"Our Roads" - Sermon for Easter 3 2017

Grace and Peace to you from God our Father and our Lord Jesus Christ who meets us on our roads.

            If I had to put down a top 5 bible stories this would be in it. The others that I thought of this week are Jacob’s ladder, the resurrection account of Mary Magdalene in the Garden with Jesus as the gardener, when Mary of Mary and Martha anoints Jesus’ feet, Paul’s conversion on the road to Damascus, and this text of two disciples who we have never heard of, and never hear from again, one of them doesn’t even get a name.

            Neither are part of the 12 disciples, they are just other followers of Jesus on their way back home after the Passover Festival. On the road Jesus meets them, he talks to them and explains the law and prophets to them. As they reach the town of Emmaus, Jesus moves to keep on going, but now that it’s night it would be very dangerous to travel, especially alone, so they encourage him to stay with them. And as they sit around the table, Jesus, just like he did as he fed the 5000, then fed the 4000, and then enacted the Lord’s supper, took the bread, blessed it, and broke it. And in doing so, the two disciples recognize Jesus, after walking with him most of the day, it’s only now that they realize who he is. And after he does this, Jesus vanishes from their sight. And what do they do? Just after expressing their fear about traveling at night. The get right up and run all the way back to Jerusalem.

- DATA SECTION:
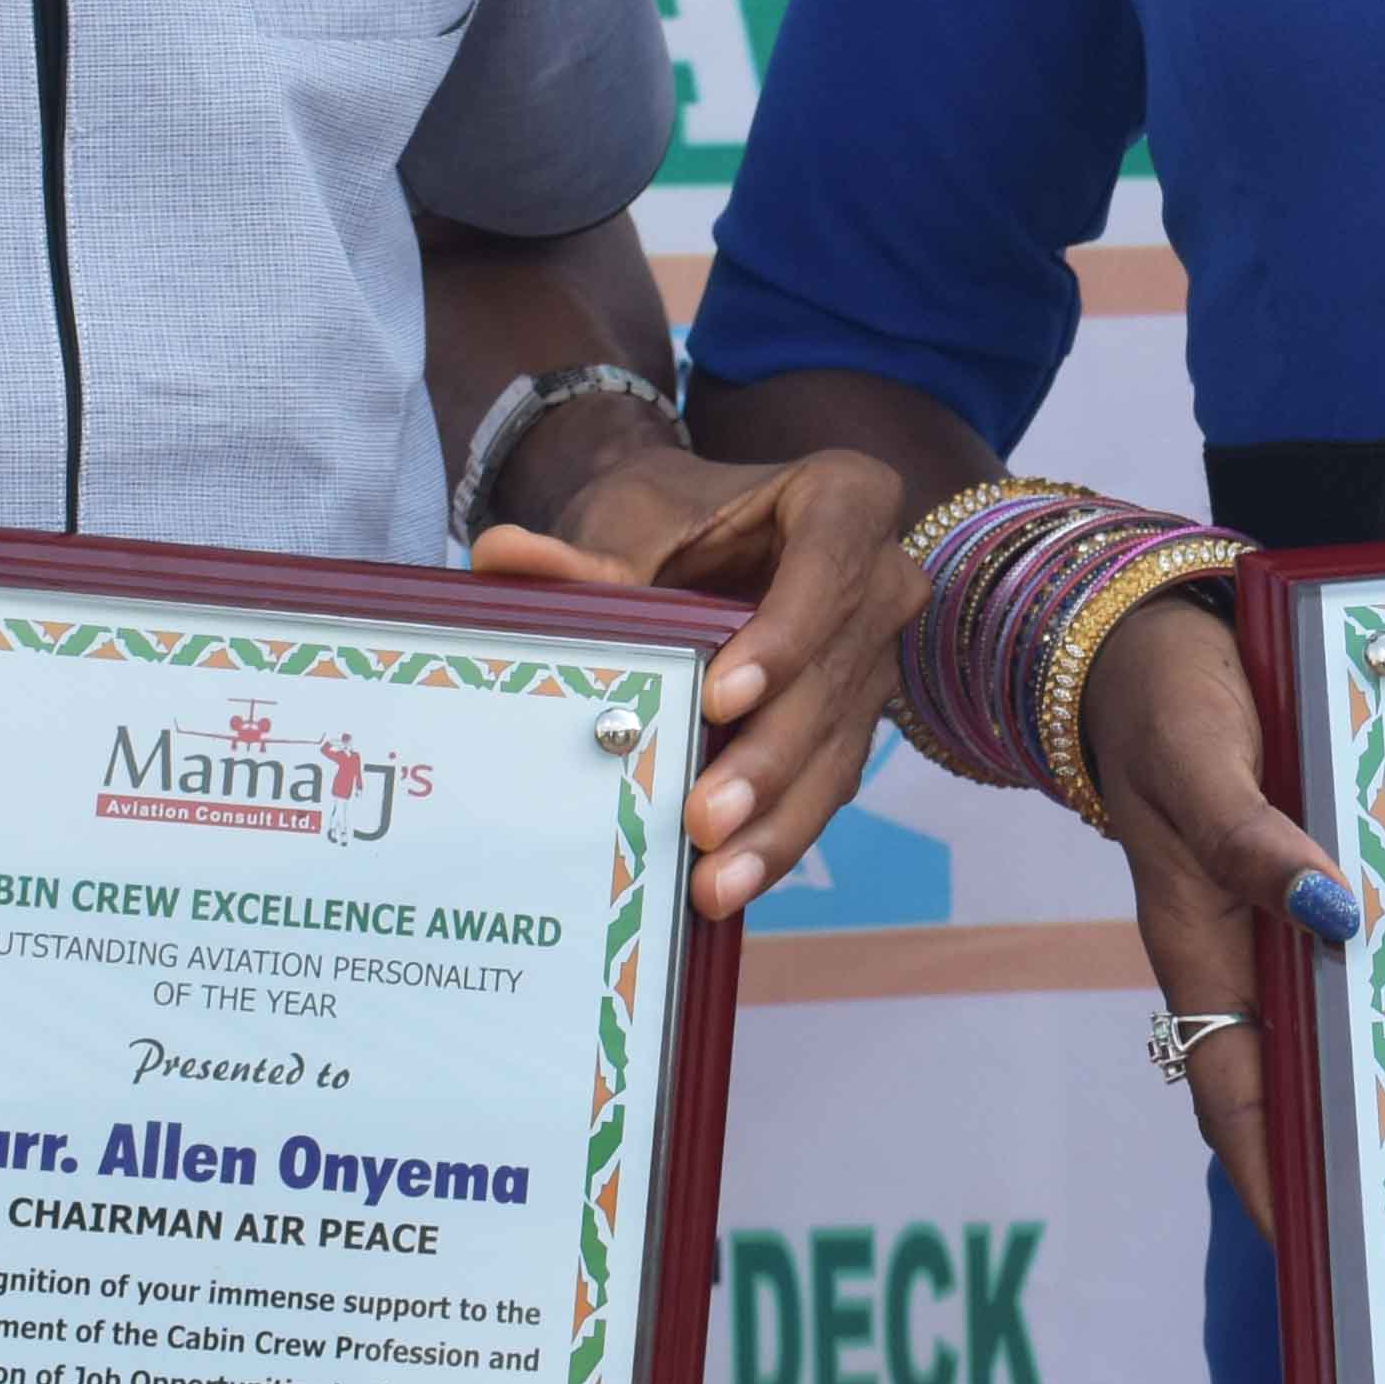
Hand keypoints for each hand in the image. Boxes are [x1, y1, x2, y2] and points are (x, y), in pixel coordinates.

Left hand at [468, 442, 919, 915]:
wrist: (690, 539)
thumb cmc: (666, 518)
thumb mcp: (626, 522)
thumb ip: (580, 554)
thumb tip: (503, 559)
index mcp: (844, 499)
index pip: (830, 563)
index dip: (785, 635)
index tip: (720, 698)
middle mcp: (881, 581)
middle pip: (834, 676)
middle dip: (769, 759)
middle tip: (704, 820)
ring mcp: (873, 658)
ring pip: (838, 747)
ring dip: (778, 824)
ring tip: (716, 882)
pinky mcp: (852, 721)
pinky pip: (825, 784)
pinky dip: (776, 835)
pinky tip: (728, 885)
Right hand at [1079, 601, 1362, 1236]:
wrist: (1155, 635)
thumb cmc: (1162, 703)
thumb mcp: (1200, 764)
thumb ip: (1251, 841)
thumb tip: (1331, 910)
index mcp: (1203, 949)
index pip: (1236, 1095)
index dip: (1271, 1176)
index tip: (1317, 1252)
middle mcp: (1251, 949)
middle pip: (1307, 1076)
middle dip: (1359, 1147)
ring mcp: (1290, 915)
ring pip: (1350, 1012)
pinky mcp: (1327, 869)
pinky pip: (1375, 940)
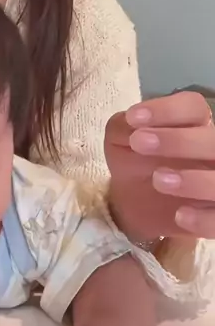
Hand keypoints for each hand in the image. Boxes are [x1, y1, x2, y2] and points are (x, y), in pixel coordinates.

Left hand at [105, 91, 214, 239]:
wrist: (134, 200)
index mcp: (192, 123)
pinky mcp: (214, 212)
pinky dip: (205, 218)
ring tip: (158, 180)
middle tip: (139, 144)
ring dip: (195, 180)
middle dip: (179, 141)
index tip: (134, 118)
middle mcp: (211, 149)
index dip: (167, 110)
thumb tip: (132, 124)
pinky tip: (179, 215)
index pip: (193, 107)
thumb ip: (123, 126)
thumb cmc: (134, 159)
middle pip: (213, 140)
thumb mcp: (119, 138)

- EXERCISES:
(a) Based on the Easter sermon, decide whether each statement agrees with it. For each, answer yes or no and quote the deciding words. (i) The two travelers are part of the 12 disciples. (ii) Jesus vanishes from sight after breaking the bread. (iii) One of the two travelers is never given a name.
(b) In the Easter sermon, swap "top 5" for "top 10" in the part that opens with the words containing "If I had to" and closes with "get a name.", and write out that part.

- RESPONSES:
(a)
(i) No: "Neither are part of the 12 disciples"
(ii) Yes: "And after he does this, Jesus vanishes from their sight."
(iii) Yes: "one of them doesn’t even get a name"

(b)
If I had to put down a top 10 bible stories this would be in it. The others that I thought of this week are Jacob’s ladder, the resurrection account of Mary Magdalene in the Garden with Jesus as the gardener, when Mary of Mary and Martha anoints Jesus’ feet, Paul’s conversion on the road to Damascus, and this text of two disciples who we have never heard of, and never hear from again, one of them doesn’t even get a name.